In the city of Jakarta, you can experience its rich history and culture at the National Museum or explore the old town of Kota Tua to get a feel for the city’s colonial past.

Traveling east, make your next stop at Bandung, the capital of West Java. Known for its cooler climate and lush surroundings, Bandung is perfect for nature lovers. Visit the Tangkuban Perahu volcano, where you can drive right up to the rim to view the active craters and their steaming vents. Explore the nearby tea plantations, such as the vast expanse of the Malabar Tea Plantation, where you can walk amidst the tea bushes and learn about tea processing.

As you travel further east, Mount Bromo in East Java offers a dramatic landscape that’s not to be missed. Embark on an early morning trek to the viewpoint of Mount Penanjakan and witness a breathtaking sunrise over the surreal, lunar-like landscape of the Tengger caldera. The experience of watching the sun rise over the mist-laden caldera with Mount Bromo smoking gently is truly unforgettable.

End your journey on the enchanting plateau of Ijen, famous for its turquoise sulfur lake and blue flame phenomenon. Hike up the crater before dawn to witness the natural blue flames produced by the ignited sulfuric gas. As day breaks, watch the miners as they extract sulfur amidst the striking landscape of the crater lake.

In Conclusion

Bali might be a postcard destination of Indonesia but it’s not the only place to have on your bucket list. Indonesia is a sprawling archipelago, a treasure trove of experiences waiting to be discovered.
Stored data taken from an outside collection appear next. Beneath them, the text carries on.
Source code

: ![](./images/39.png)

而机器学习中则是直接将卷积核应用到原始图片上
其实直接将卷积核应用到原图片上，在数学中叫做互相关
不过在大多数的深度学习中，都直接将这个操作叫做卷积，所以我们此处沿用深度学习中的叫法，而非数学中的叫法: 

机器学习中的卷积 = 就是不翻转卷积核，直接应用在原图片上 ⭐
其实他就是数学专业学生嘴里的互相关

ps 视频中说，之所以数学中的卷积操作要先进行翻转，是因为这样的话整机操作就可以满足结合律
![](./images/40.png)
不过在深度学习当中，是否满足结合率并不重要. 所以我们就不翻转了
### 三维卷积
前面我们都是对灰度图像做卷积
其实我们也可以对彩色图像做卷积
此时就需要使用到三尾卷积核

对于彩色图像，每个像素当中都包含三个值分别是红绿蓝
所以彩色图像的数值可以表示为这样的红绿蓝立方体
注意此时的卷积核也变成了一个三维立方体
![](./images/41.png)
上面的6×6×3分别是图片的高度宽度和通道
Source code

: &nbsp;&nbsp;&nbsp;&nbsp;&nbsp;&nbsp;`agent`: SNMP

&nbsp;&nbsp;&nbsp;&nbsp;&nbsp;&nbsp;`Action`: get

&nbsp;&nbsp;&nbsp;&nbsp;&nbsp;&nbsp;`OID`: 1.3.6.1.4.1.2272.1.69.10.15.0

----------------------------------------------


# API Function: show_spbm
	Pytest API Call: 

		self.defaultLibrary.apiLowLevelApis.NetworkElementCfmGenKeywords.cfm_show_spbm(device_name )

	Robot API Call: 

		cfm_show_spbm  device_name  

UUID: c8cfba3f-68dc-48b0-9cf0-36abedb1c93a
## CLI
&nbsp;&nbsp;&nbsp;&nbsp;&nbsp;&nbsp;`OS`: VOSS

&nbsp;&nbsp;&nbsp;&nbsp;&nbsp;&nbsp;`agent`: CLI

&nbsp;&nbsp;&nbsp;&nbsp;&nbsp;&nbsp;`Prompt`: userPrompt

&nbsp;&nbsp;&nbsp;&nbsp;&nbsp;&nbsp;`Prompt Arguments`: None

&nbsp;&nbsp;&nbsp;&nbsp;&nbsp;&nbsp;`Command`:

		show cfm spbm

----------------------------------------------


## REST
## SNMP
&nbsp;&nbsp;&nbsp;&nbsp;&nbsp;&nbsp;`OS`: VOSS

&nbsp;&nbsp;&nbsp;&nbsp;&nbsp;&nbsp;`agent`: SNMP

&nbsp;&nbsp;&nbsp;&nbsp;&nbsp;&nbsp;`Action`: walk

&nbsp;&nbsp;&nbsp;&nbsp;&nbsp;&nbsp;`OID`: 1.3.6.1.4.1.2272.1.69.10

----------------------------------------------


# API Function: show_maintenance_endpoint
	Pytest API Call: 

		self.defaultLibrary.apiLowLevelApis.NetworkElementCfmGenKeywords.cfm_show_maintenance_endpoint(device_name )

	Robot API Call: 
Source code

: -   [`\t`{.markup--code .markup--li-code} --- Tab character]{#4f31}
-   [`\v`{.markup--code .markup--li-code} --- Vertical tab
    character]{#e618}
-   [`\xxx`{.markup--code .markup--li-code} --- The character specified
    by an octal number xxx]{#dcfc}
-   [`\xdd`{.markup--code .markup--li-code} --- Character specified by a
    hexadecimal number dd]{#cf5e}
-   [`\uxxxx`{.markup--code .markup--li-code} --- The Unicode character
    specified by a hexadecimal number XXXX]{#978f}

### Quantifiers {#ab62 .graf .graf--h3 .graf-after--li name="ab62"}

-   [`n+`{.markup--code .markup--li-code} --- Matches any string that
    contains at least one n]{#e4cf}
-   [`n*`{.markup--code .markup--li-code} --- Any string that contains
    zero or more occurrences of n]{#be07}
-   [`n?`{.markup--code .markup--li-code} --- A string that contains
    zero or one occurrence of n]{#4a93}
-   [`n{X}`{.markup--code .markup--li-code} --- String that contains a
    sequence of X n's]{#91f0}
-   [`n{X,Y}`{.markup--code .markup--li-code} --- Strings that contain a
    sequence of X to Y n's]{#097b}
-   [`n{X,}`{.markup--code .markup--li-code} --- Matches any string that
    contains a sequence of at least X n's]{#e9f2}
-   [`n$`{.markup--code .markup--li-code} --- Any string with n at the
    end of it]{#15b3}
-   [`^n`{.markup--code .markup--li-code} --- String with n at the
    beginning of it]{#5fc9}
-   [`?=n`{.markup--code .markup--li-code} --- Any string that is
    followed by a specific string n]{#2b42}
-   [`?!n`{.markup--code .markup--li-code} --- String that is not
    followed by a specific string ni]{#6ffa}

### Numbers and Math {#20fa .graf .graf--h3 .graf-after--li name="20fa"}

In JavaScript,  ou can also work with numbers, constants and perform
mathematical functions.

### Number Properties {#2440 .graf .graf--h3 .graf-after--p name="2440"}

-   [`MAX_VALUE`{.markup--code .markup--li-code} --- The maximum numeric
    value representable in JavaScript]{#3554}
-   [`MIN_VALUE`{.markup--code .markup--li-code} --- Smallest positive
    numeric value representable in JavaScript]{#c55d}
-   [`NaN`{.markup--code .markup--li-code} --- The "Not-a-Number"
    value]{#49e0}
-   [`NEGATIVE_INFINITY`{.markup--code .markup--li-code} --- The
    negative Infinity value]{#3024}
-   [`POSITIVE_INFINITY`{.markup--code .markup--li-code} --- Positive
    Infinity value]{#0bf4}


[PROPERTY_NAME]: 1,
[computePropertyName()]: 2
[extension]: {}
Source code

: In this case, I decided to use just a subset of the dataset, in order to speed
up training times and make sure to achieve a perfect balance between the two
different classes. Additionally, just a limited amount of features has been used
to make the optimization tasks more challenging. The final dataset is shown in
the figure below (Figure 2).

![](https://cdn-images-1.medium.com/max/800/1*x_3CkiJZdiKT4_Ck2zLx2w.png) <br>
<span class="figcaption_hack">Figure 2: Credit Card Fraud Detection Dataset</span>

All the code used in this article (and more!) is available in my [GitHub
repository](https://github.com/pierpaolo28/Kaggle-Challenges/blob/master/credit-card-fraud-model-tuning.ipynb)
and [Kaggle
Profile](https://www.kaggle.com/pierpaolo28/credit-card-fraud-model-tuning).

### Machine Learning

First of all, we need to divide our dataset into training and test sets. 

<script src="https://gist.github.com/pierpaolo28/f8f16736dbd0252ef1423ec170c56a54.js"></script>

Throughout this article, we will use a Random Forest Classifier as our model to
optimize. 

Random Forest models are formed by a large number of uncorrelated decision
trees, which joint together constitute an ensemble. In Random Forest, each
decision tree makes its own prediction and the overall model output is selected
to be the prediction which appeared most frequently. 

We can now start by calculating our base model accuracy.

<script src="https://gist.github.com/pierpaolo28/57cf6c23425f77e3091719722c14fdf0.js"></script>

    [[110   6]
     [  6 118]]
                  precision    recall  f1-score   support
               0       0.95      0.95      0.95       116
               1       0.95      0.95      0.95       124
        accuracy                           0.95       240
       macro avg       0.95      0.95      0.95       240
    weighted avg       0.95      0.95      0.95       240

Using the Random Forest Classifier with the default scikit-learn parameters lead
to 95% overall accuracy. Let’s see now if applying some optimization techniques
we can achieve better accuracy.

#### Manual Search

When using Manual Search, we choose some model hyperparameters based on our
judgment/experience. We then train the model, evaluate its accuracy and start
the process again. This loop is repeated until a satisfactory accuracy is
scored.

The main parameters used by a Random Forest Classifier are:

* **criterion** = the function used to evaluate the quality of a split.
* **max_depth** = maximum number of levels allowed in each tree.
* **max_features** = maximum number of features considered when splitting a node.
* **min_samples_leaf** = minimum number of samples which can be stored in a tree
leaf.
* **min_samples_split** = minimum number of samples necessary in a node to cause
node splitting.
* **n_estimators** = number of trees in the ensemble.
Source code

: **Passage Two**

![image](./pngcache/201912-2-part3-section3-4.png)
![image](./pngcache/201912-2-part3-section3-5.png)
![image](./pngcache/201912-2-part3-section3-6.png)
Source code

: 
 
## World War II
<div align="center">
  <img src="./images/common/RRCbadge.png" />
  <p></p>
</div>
From the volcanic giants of Sumatra to the untamed rainforests of Kalimantan, and the underwater paradise of Raja Ampat to the rich cultural tapestry of Java, Indonesia offers something for every kind of traveler.

So, where are you headed to?


What is the best time of year to visit Indonesia?

Indonesia has a tropical climate, with warm temperatures year-round. The dry season generally runs from April to October, which is ideal for most outdoor activities. However, if you’re chasing waves, the rainy season (November to March) can offer better surfing conditions, particularly along the southern coasts of Java and Bali.

Is Indonesia safe to travel to?

Generally, Indonesia is a safe destination for travelers. However, as with any trip, it’s important to be aware of your surroundings and practice taking necessary precautions. Be mindful of petty theft, especially in crowded areas. Reliable transportation options are widely available, and if you’re unsure about an area, ask your hotel or accommodation for recommendations.

What should I pack for a trip to Indonesia?

Pack light, breathable clothing for the tropical climate, along with a good pair of walking shoes for exploring. Sunscreen, a hat, and sunglasses are essentials. If you plan to visit religious sites, bring clothing that covers shoulders and knees. Don’t forget a universal travel adapter for charging your devices.

What are the must-try dishes in Indonesia?

Indonesian cuisine is as diverse as its culture. Don’t miss out on Nasi Goreng (fried rice), Satay (grilled meat skewers), and Rendang (slow-cooked meat curry). Each region has its specialties, so be sure to try local dishes like Gado-Gado in Jakarta or Babi Guling in Bali.